Karstadt-Schließung kann auch eine Chance sein

Franziska Wedemann, die Vorsitzende des Wirtschaftsvereins für den Hamburger Süden mit 270 Mitgliedsunternehmen, sieht ebenfalls Entwicklungspotenzial: „Zwei Herzen schlagen in meiner Brust. Als Harburger Kind kenne ich Karstadt als Fixpunkt in der Stadt. Es ist schade, dass der Universalversorger die Pforten schließt, gerade weil der Bezirk den Anspruch hat, ein Zentrum für die gesamte Region zu sein.

Aber auf der anderen Seite könnte die Schließung die Chance bieten, das gesamte Areal neu zu entwickeln und einen Impuls für Harburg zu setzen. Es müsste ein Ort werden, wo sich Alteingesessene und Neubürger treffen können, an dem sich die gesamte Stadtgesellschaft versammeln kann.“

Bislang sind solche Entwicklungen kaum mehr als Gedankenspiele. Aktuell ist die Schließung des Warenhauses erst einmal ein großer Verlust, betont Citymanagerin Marmon. Die Entscheidung schwäche die wichtige Einzelhandelsachse, die beim Phoenix Center am Harburger Bahnhof beginnt, über die Fußgängerzone Lüneburger Straße bis zu Karstadt und darüber hinaus zum Wochenmarkt am Sand führe. Der Bezirk verliere ein wichtiges Bindeglied, so Marmon.

Galeria: Karstadt-Kunden bedanken sich bei Mitarbeitenden

Eine rührende Szene spielt sich am Dienstag in der Confiserie-Abteilung von Karstadt ab: „Ich wollte Ihnen sagen, dass mir das sehr leidtut. Sie haben mich immer gut beraten“, sagt ein Kunde zum Verkäufer.

Der lächelt sichtlich erfreut, zuckt dann aber mit den Schultern. Er hätte gerne weitergemacht. Der Kunde ist aus Marmstorf spontan vorbeigekommen, nachdem er von der bevorstehenden Schließung erfahren hatte. „Ich musste mich einfach mal bedanken“, sagt er.

Auch in Wandsbek löste die Nachricht von der Schließung der Karstadt-Filiale Enttäuschung aus – obwohl sie nicht ganz unerwartet kam. Das im August 1924 eröffnete Kaufhaus hatte ohnehin nur noch eine Gnadenfrist bis 2024.

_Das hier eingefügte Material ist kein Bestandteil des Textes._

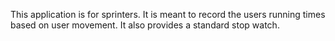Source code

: This application is for sprinters. It is meant to record the users running times based on user movement. It also provides a standard stop watch.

Der Eigentümer des Gebäudes, die Union Investment Real Estate GmbH, teilte mit: „Die Schließung, auch wenn sie nun schneller kommt als erwartet, trifft uns nicht unvorbereitet.“ Das Unternehmen hat sogar schon sehr konkrete Vorstellungen, was mit dem Galeria-Haus geschehen wird.

Galeria Hamburg: „Karstadt wird keine Lücke hinterlassen“

Mit dem „Quartier Wandsbek Markt“ will der Eigentümer aus dem Kaufhaus in den nächsten Jahren einen neuen Lebensmittelpunkt für Wandsbek entwickeln. „Wir freuen uns darauf, dem Standort ein neues Gesicht zu geben. Das nun schließende Galeria-Haus wird keine Lücke hinterlassen.

Im Gegenteil: Hier wird ein spannender Nutzungsmix entstehen, in dem Wohnen, Gastronomie, Einzelhandel, eine private Hochschule und viele andere sich ergänzende Nutzungen zusammengeführt werden“, so Ronald Behrendt von Union Investment.

Auch in Bezirksverwaltung und -politik hat man sich vorbereitet: Der Planungsausschuss der Bezirksversammlung Wandsbek hatte bereits im vergangenen Jahr einen Beschluss zum Bebauungsplan Wandsbek 85 gefasst für eine Nachnutzung des Grundstücks.

Demnach soll die denkmalgeschützte Immobilie mit der charakteristischen Sandsteinfassade zum Wandsbeker Markt erhalten werden, der aus den 60er-Jahren stammende Anbau sowie das Parkhaus durch Anbauten ersetzt werden.